No Experience, encontram-se pessoas com coisas para contar: a vida, as humilhações, os desesperos, os desejos obscuros, as fantasias, enfim, a realidade paralela. É neste site que a mulher bipolar diz que não gosta de viver, que a vida dela não tem sentido, que é um pesadelo, e que deseja morrer. Ser morta por asfixia e, depois, cortarem-lhe a garganta, como garantia inequívoca de morte. Já o canibal, em potência, quer apenas provar carne humana. Como têm desejos que se complementam, combinam encontrar-se num hotel. Ali, conhecem-se e combinam a hora e o sítio para proceder à consumação dos seus desejos. Vê-se a imagem de ambos, de costas, lado a lado, calmos, dirigindo-se para o interior de uma floresta, em direcção a um local isolado. As calças de ambos estão descaídas. Têm uns corpos tristes e as calças são tristes também.

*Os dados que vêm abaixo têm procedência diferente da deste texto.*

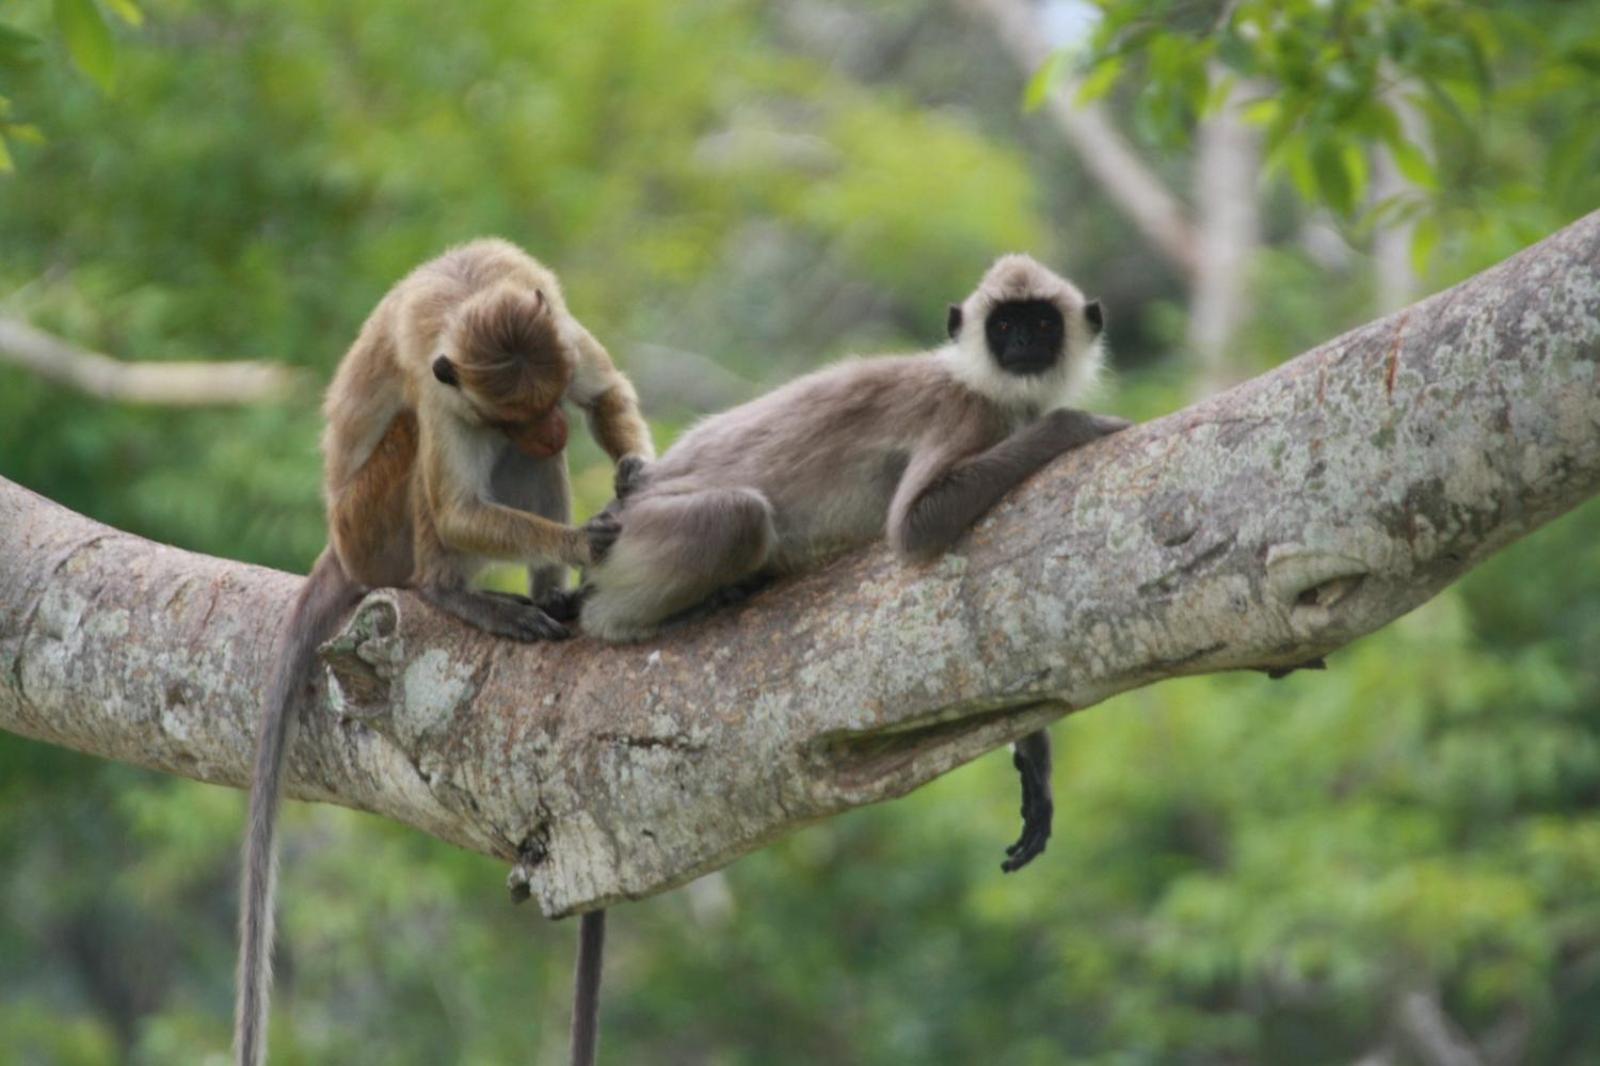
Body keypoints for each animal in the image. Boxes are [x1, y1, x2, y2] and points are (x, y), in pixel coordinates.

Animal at [236, 238, 649, 1062]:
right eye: (517, 410)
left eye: (546, 404)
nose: (549, 431)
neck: (472, 292)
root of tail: (340, 546)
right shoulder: (447, 393)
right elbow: (456, 503)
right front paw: (583, 540)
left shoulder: (559, 335)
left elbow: (605, 394)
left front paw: (635, 476)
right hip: (374, 524)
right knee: (424, 460)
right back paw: (454, 593)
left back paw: (553, 596)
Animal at [579, 257, 1126, 870]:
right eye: (1005, 326)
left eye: (1042, 323)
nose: (1025, 343)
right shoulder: (965, 412)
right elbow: (914, 526)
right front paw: (1077, 426)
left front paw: (1033, 762)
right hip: (645, 529)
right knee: (736, 518)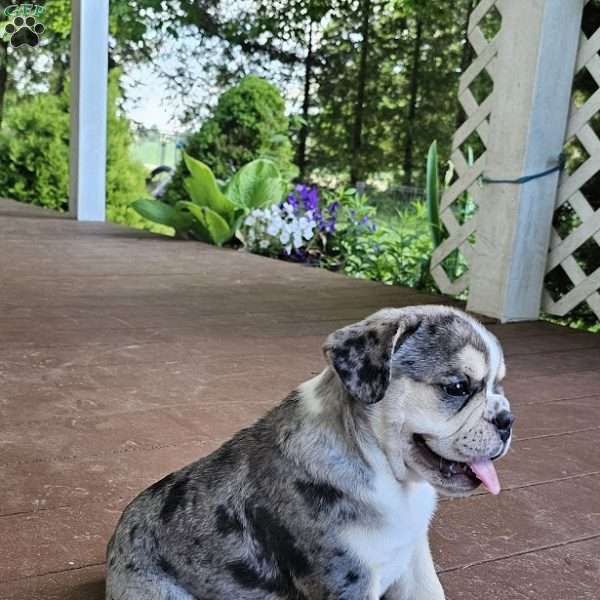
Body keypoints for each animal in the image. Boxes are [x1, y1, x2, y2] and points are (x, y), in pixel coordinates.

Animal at [105, 308, 512, 596]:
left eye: (498, 385)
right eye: (457, 387)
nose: (507, 419)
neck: (387, 473)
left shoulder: (414, 565)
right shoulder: (347, 580)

É ao local isolado que o homem leva os polícias para recuperarem o corpo. Ele está como que aliviado. Os polícias, por sua vez, estão com o ar de quem pensava já ter ouvido tudo. Pergunta um deles ao canibal: "e comeu alguma coisa?". E ele, calmo, apesar de ter à espera uma pena de prisão perpétua: "não. Não consegui."